“I hate you both,” I say through gritted teeth, though my words have lost all fight.
“Aw, don’t be like that, babe,” Lando says, and boops me on the nose.
Why is everyone touching my face?
Mum actually squeals and covers her mouth, then she checks her watch again. “Oh, honey, I’d better go, but we really need to catch up sometime as a three. Text me later, yeah?” She kisses me on the cheek and jogs off in the opposite direction.
“Kill me now,” I whisper to Lando, but I’m extremely grateful that it’s just him and me again.
“We should slip out now while everyone’s busy with the awards announcements,” he says.
“Urgh, yeah, good plan.” I don’t much fancy seeing Mathias Jones win yet another shiny trophy.
Lando weaves his fingers into mine and guides me through the bushes and down a shortcut into the car park.
“I have a surprise for you at my house,” he says to me as we climb into his sporty grey Audi. “Also . . . does your mum think we’re dating?”
“Maybe?” I say, like a question. “Lionel was there, and I just got flustered and . . . I’m sorry, I’ll call her tomorrow and make it right.”
“You don’t have to. I don’t care about that. Your mum seems nice, though. Donna?”
“Yeah.”
“Is your dad as nice?”
“Oh, yeah. They’re eerily similar, Mum and Dad. They find the same random shit hilarious.”
“I love that,” Lando says.
When we get inside the main entrance of Hooke Manor, Lando pauses and stares at me wide-eyed.
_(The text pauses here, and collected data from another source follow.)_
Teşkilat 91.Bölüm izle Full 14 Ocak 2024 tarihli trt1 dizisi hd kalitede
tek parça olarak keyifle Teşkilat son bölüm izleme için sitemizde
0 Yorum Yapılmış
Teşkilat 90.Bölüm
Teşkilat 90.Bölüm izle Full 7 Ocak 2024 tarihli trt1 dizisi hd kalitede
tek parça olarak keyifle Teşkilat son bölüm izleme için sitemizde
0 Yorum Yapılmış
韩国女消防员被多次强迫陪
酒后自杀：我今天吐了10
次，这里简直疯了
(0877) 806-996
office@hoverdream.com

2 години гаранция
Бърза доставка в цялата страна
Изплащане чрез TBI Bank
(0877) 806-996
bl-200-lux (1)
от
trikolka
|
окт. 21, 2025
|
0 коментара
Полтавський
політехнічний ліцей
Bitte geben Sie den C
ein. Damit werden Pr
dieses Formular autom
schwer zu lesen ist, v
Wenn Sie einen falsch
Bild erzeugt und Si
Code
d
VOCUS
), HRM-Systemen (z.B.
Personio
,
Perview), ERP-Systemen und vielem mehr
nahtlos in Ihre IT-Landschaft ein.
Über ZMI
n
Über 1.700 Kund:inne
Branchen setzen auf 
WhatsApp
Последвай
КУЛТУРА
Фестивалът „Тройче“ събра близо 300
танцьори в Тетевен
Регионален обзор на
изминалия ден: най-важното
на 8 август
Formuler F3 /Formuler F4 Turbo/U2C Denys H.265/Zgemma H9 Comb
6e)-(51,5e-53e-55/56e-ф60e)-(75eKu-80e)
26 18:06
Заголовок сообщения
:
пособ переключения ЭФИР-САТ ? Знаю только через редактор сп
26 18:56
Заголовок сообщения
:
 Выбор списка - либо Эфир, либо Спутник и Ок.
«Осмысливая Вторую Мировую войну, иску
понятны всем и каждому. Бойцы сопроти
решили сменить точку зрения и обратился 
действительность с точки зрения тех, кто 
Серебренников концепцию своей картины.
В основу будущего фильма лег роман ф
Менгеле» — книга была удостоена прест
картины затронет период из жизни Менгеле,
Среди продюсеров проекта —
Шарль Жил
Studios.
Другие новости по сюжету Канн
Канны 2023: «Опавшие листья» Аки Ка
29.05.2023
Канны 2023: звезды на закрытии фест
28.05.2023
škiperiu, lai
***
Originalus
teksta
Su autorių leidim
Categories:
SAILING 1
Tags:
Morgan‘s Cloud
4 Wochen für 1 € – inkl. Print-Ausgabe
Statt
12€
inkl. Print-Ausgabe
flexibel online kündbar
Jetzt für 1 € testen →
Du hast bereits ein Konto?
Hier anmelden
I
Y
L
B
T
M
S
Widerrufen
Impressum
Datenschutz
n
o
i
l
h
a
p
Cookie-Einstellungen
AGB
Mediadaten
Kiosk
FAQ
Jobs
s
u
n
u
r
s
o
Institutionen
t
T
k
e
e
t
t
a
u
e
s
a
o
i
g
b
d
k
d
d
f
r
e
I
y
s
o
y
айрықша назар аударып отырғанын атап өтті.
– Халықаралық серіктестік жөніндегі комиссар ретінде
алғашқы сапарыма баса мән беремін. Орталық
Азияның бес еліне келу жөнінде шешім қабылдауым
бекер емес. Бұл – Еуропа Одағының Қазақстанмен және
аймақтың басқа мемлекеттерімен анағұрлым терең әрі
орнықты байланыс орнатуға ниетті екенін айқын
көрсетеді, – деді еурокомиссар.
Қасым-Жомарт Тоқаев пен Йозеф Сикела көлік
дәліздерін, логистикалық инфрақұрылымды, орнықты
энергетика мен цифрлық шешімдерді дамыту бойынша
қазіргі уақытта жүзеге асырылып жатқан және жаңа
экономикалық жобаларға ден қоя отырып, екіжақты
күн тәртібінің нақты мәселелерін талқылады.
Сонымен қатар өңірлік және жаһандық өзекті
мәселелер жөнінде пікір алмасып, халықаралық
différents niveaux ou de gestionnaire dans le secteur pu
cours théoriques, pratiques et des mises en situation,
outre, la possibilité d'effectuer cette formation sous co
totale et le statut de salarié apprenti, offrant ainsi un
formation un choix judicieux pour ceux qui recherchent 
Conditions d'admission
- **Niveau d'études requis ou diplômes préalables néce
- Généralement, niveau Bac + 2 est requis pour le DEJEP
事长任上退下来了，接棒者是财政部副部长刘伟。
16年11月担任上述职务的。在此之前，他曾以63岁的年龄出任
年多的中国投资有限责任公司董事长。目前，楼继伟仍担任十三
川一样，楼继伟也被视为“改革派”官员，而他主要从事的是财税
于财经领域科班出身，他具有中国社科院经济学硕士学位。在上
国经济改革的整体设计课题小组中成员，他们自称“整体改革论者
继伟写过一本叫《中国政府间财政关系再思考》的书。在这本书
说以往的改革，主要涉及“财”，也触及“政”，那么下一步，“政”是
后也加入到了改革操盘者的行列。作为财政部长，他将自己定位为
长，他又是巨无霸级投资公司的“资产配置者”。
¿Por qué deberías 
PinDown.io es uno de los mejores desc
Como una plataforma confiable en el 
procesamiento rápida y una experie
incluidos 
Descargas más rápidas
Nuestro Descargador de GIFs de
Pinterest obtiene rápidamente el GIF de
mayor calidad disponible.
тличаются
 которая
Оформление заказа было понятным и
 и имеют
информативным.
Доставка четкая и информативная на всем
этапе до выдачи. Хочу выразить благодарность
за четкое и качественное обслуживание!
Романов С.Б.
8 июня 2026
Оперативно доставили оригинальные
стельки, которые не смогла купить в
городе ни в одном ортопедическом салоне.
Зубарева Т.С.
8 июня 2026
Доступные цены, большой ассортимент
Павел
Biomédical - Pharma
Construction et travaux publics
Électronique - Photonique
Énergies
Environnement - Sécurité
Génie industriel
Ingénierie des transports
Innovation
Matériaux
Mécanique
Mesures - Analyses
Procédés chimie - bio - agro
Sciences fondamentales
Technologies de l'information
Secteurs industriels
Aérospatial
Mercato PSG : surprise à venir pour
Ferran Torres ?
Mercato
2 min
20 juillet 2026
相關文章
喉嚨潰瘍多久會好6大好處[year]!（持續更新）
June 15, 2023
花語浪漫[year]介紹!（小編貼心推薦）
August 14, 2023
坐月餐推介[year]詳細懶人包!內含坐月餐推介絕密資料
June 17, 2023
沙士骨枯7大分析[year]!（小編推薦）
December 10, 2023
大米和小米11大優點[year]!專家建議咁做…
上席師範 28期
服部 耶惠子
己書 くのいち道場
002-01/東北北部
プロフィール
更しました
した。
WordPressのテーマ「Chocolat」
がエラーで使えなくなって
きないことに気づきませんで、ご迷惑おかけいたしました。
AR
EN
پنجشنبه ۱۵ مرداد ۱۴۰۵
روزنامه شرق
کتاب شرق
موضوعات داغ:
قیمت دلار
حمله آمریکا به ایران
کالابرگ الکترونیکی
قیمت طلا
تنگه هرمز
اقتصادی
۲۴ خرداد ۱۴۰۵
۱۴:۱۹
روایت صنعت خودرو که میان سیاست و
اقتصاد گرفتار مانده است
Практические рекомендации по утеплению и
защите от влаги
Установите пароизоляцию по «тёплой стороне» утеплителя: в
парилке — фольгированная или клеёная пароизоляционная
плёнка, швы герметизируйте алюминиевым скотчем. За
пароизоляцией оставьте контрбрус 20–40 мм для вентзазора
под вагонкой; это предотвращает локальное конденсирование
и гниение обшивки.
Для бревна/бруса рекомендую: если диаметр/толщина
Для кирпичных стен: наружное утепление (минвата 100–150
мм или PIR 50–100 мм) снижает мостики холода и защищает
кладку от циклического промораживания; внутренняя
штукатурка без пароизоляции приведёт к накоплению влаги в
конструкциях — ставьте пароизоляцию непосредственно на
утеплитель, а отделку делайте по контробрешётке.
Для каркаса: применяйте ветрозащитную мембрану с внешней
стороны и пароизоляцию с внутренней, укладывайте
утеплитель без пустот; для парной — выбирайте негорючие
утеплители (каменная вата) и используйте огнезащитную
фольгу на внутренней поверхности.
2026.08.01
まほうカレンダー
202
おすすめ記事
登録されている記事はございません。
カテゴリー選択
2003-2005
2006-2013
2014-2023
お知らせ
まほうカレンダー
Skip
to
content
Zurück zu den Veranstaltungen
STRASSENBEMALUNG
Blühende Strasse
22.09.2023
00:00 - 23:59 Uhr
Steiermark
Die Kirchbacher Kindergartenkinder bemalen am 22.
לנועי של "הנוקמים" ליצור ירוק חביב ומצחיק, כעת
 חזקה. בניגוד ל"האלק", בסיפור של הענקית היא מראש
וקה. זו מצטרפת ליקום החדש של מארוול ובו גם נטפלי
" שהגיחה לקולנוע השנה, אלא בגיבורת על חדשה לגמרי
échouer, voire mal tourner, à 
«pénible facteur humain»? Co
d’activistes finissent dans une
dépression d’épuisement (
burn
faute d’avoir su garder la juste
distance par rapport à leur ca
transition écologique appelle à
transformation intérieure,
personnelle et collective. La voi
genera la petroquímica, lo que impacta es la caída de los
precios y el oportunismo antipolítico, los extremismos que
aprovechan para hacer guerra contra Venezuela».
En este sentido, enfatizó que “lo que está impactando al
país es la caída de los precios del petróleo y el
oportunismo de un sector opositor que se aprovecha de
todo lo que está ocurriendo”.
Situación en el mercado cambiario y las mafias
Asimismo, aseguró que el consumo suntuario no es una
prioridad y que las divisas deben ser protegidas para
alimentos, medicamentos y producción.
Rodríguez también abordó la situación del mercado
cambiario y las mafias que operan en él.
There’s a strip of light bleeding out from underneath Warwick’s office door, and muted sounds of a man’s voice float over to us.
“My father is home.”
“Should we say hello?” I say, hoping, praying Lando says no.
“Yeah, probably.”
Dammit.
Lando takes my duffel bag from my hands and flings it towards the foot of the stairs, not bothering to check where it lands. We still have our Team Boss kits on. They’re covered in dirt and grass stains, and Lando even has Dan Chelford’s blood on the back of his shirt, though we changed into our trainers in the car, so at least we’re not scratching up two-hundred-year-old wooden floorboards.
There’s a grand piano in the entrance hall, and Lando’s dad’s office lives on the other side of that, beyond a set of seven-foot-tall, carved mahogany double doors. If the space had been designed to intimidate guests, it’s working. I have to clench my jaw to stop my teeth from chattering.
Lando knocks on the door, but doesn’t wait for an invitation to enter before he pushes it open.
The office itself is as grand as the entryway. High ceilings, with ornate plasterwork and opulent chandeliers, and walls lined with either dark wooden panels or floor-to-ceiling bookshelves. A fireplace big enough to camp inside rests against the far side, and the largest desk I’ve ever seen sits in the very centre of a navy and burgundy floral rug. A cluster of leather Chesterfields is arranged in the nearest corner, looking like wildebeests huddled together for safety in the dead of night.
Even though it’s only about seven or seven thirty, it’s dark inside the office. Warwick stands at a large sash window, chatting on his phone. He turns in ourdirection as the door swings inwards and Lando and I squeeze through into his study.
“Hi, Dad,” Lando says as Warwick is mid-sentence, and okay, Lando’s father? Hot.
Like, what the fuck?
I had been picturing him as some grumpy old man with grey hair, and sure, I guess he still is those things. He’s mid-fifties with short salt and pepper hair pushed back off his face, but Jesus, fuck . . . he’s no Statler or Waldorf.
It makes total sense now that this man had fifty per cent input into the guy standing beside me.